Work to be completed:
Could the lines from the start of the data through the line with "Email: redistricting@countyofsb.org •" be set down exactly, with no pictures among them?

(Saved entries)
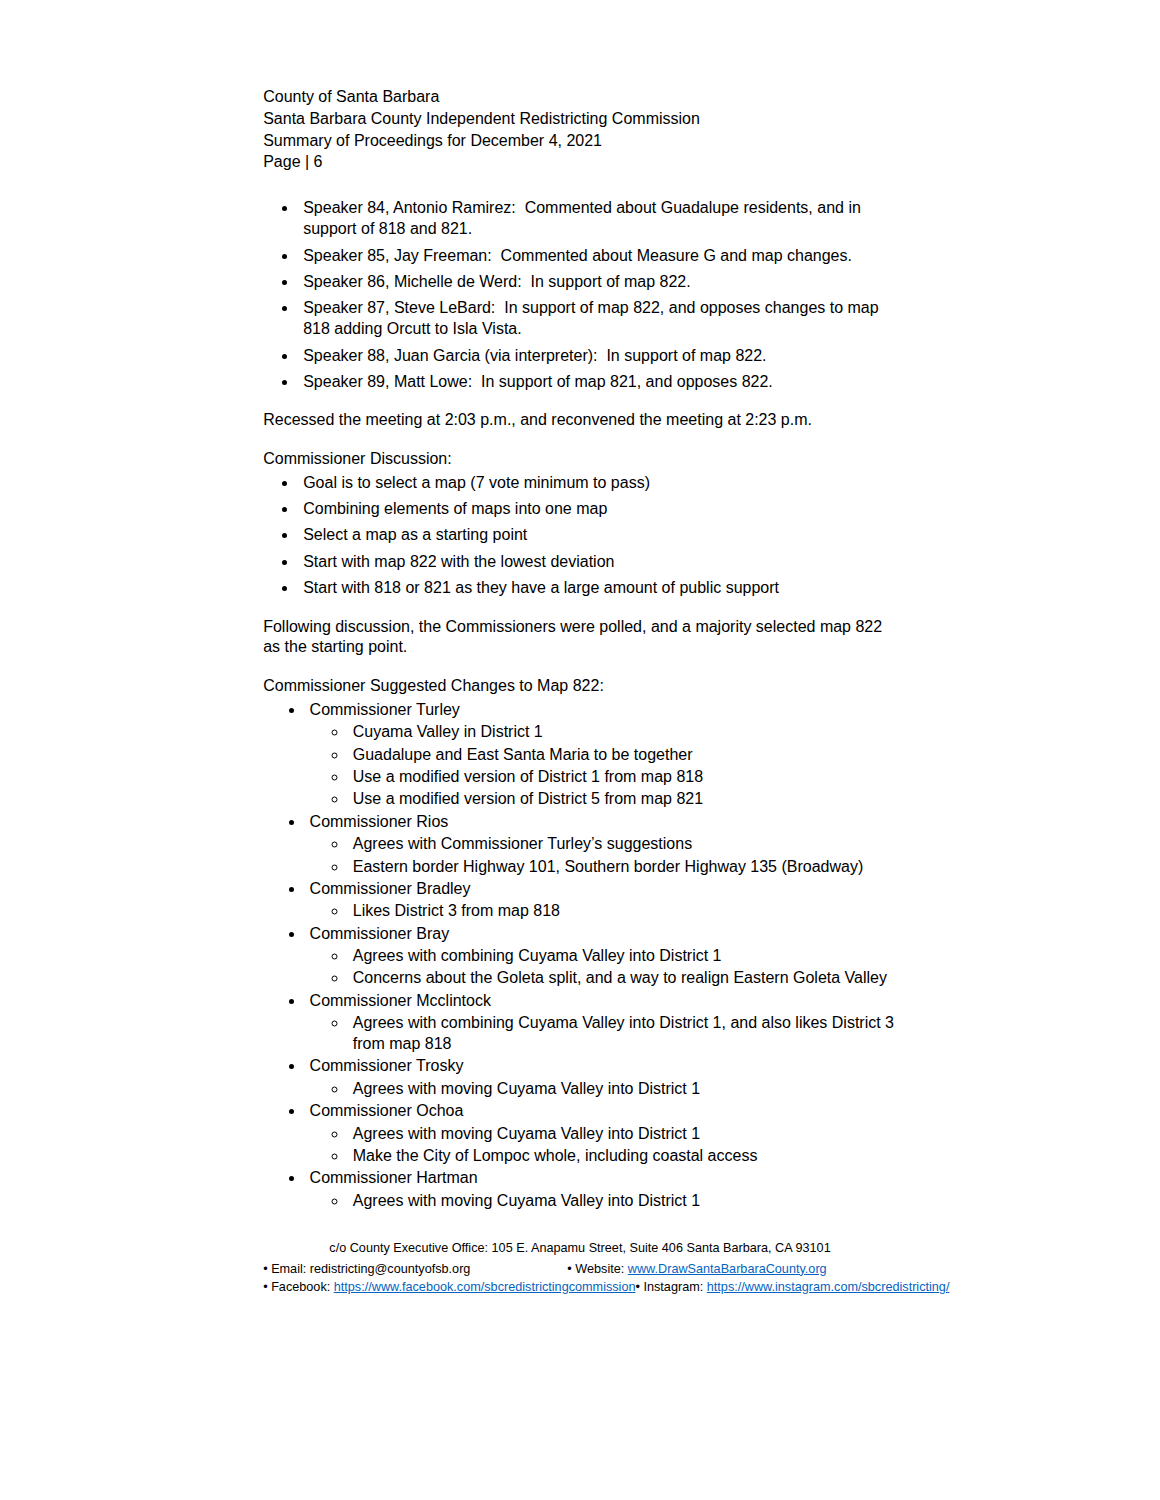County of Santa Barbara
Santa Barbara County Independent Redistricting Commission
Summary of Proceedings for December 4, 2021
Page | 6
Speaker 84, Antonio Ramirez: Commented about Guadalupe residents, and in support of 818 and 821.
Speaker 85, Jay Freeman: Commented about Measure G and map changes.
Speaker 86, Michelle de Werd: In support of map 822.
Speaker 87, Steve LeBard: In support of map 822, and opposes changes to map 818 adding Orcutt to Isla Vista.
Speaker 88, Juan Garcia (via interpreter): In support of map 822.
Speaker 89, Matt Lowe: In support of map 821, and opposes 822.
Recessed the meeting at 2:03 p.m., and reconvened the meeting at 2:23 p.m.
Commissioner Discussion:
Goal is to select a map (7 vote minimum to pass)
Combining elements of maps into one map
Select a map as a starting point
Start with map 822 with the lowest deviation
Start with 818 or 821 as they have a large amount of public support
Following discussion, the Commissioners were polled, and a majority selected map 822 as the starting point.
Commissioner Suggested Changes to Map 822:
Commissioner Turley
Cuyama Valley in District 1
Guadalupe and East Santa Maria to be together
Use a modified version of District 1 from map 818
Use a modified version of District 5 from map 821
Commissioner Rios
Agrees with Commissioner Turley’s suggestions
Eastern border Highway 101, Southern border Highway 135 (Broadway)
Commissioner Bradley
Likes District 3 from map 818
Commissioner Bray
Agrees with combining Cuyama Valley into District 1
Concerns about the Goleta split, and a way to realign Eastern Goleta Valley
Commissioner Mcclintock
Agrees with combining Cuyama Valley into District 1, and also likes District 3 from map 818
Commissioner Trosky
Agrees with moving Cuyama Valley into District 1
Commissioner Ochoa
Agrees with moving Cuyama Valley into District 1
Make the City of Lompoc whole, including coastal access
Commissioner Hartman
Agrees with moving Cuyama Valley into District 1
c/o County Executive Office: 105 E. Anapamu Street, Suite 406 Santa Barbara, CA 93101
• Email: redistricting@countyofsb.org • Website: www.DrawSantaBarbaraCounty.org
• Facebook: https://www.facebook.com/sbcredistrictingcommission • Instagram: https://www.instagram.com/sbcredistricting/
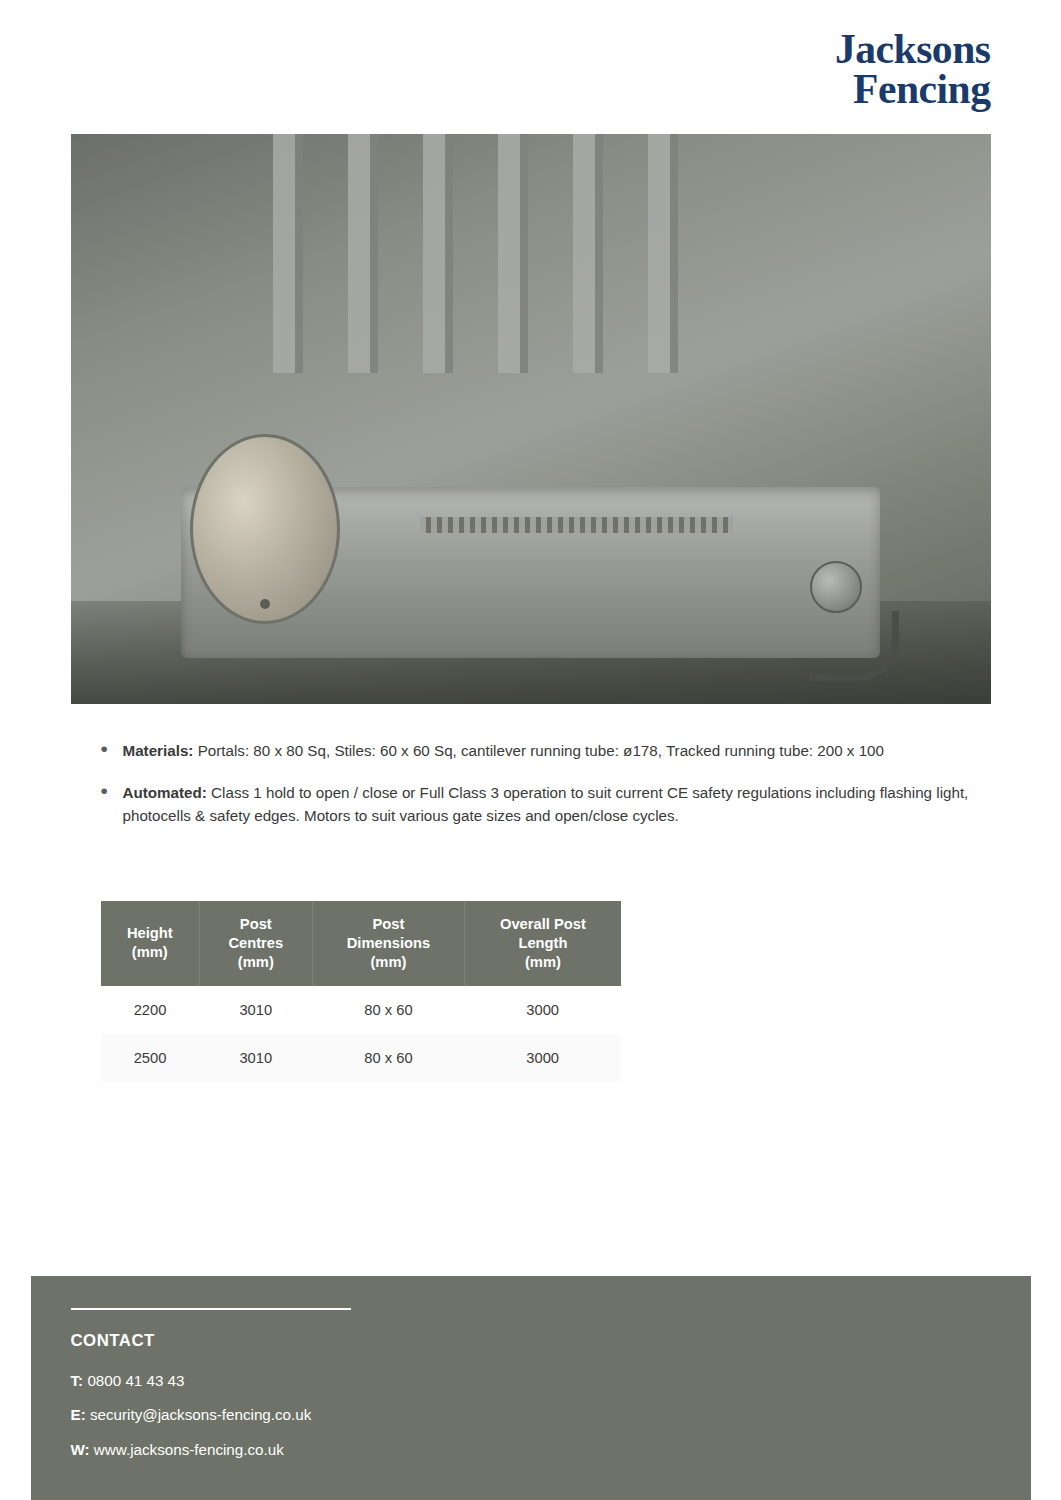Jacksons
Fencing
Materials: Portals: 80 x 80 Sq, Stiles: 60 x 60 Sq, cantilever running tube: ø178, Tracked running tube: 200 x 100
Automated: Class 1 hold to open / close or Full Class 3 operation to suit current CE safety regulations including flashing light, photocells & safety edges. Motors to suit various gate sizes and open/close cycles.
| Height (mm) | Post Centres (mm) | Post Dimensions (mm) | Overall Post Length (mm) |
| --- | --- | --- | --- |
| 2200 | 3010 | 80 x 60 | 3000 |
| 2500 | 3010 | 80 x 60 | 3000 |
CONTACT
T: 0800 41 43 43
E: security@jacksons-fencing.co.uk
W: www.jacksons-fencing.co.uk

The completed task:
County of Santa Barbara
Santa Barbara County Independent Redistricting Commission
Summary of Proceedings for December 4, 2021
Page | 6
Speaker 84, Antonio Ramirez: Commented about Guadalupe residents, and in support of 818 and 821.
Speaker 85, Jay Freeman: Commented about Measure G and map changes.
Speaker 86, Michelle de Werd: In support of map 822.
Speaker 87, Steve LeBard: In support of map 822, and opposes changes to map 818 adding Orcutt to Isla Vista.
Speaker 88, Juan Garcia (via interpreter): In support of map 822.
Speaker 89, Matt Lowe: In support of map 821, and opposes 822.
Recessed the meeting at 2:03 p.m., and reconvened the meeting at 2:23 p.m.
Commissioner Discussion:
Goal is to select a map (7 vote minimum to pass)
Combining elements of maps into one map
Select a map as a starting point
Start with map 822 with the lowest deviation
Start with 818 or 821 as they have a large amount of public support
Following discussion, the Commissioners were polled, and a majority selected map 822 as the starting point.
Commissioner Suggested Changes to Map 822:
Commissioner Turley
Cuyama Valley in District 1
Guadalupe and East Santa Maria to be together
Use a modified version of District 1 from map 818
Use a modified version of District 5 from map 821
Commissioner Rios
Agrees with Commissioner Turley’s suggestions
Eastern border Highway 101, Southern border Highway 135 (Broadway)
Commissioner Bradley
Likes District 3 from map 818
Commissioner Bray
Agrees with combining Cuyama Valley into District 1
Concerns about the Goleta split, and a way to realign Eastern Goleta Valley
Commissioner Mcclintock
Agrees with combining Cuyama Valley into District 1, and also likes District 3 from map 818
Commissioner Trosky
Agrees with moving Cuyama Valley into District 1
Commissioner Ochoa
Agrees with moving Cuyama Valley into District 1
Make the City of Lompoc whole, including coastal access
Commissioner Hartman
Agrees with moving Cuyama Valley into District 1
c/o County Executive Office: 105 E. Anapamu Street, Suite 406 Santa Barbara, CA 93101
• Email: redistricting@countyofsb.org • Website: www.DrawSantaBarbaraCounty.org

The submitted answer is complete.